(Beginning of GIVEN DATA)

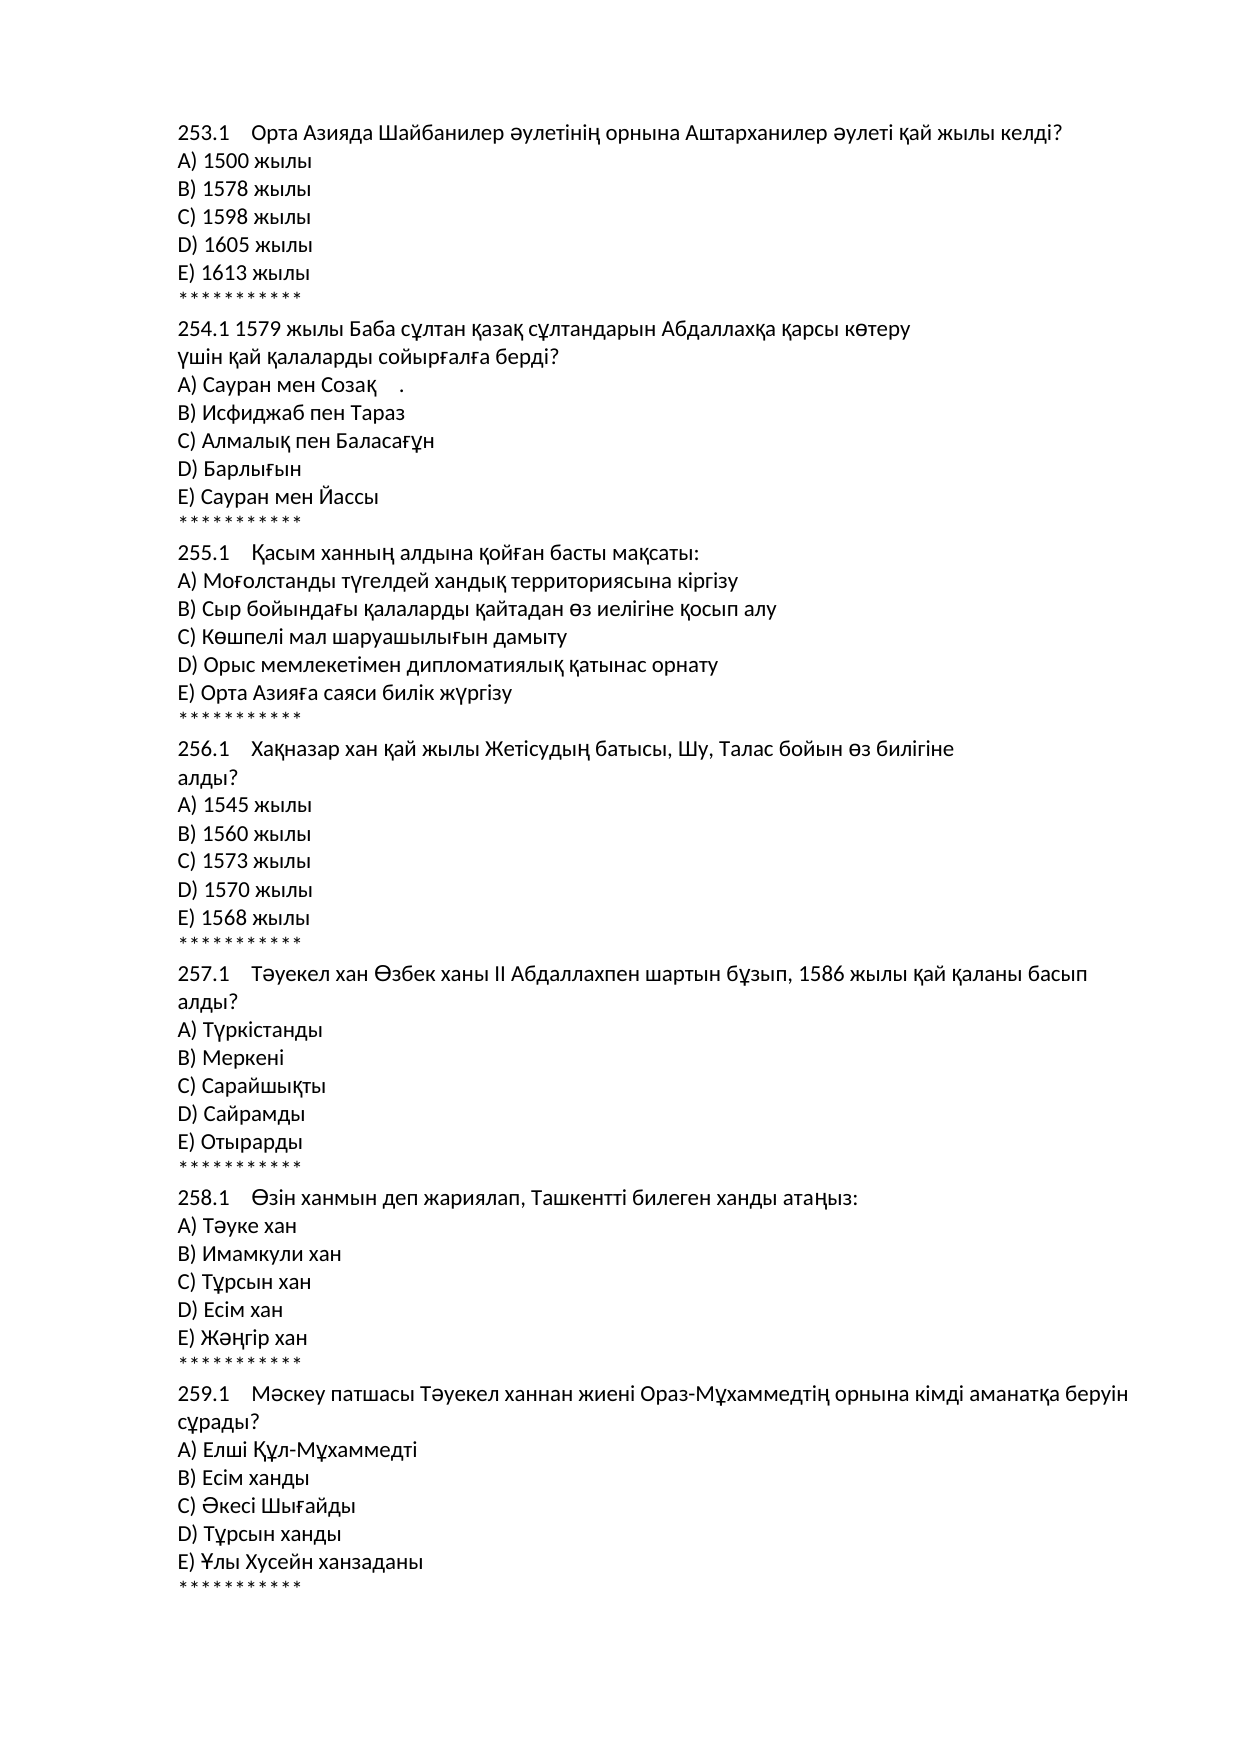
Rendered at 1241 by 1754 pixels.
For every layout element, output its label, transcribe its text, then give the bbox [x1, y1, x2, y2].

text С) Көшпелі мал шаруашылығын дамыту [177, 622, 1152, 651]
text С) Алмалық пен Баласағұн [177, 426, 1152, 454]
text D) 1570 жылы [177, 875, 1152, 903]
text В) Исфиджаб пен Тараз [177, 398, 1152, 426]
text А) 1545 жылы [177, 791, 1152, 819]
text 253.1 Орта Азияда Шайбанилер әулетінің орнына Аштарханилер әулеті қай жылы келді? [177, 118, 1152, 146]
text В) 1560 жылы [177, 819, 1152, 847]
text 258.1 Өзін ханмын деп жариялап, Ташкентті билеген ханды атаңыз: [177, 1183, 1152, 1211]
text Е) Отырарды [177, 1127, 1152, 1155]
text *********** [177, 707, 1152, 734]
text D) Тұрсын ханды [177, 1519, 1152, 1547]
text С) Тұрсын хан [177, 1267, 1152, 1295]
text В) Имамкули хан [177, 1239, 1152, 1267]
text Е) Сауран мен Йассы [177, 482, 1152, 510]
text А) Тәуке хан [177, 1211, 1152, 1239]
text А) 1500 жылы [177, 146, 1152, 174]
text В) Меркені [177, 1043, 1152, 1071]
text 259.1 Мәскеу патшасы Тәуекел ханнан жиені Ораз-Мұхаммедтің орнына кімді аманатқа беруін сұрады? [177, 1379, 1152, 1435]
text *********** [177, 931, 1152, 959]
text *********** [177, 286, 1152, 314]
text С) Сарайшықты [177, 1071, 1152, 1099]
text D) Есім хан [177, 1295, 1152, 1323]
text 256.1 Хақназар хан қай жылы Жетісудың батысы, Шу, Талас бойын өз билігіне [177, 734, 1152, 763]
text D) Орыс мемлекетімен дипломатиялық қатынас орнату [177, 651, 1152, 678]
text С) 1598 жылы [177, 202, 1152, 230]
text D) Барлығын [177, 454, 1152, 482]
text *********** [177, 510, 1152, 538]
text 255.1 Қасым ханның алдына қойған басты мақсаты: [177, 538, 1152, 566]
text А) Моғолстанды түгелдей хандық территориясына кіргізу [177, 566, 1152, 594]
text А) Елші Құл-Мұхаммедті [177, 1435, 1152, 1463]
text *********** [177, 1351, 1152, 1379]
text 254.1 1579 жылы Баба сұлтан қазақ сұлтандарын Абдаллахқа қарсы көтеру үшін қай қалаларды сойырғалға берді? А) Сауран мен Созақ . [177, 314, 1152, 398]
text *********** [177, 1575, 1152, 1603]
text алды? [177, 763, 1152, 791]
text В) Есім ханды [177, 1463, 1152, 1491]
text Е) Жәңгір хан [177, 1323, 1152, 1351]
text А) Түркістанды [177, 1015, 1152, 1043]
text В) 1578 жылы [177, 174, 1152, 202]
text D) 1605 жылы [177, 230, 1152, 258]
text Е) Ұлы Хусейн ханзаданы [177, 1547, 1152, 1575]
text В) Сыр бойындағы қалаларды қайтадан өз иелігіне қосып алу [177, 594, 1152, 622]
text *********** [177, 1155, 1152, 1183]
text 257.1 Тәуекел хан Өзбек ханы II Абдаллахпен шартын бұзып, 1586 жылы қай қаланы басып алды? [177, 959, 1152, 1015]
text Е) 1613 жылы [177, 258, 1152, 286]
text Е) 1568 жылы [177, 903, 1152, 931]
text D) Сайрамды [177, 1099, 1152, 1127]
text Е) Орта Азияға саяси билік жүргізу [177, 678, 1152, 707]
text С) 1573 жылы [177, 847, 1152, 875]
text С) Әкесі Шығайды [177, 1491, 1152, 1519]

(End of GIVEN DATA)

TRY IT — Go through the material above and return each line that holds the word "Орта".

SOLUTION BELOW —
text 253.1 Орта Азияда Шайбанилер әулетінің орнына Аштарханилер әулеті қай жылы келді? [177, 118, 1152, 146]
text Е) Орта Азияға саяси билік жүргізу [177, 678, 1152, 707]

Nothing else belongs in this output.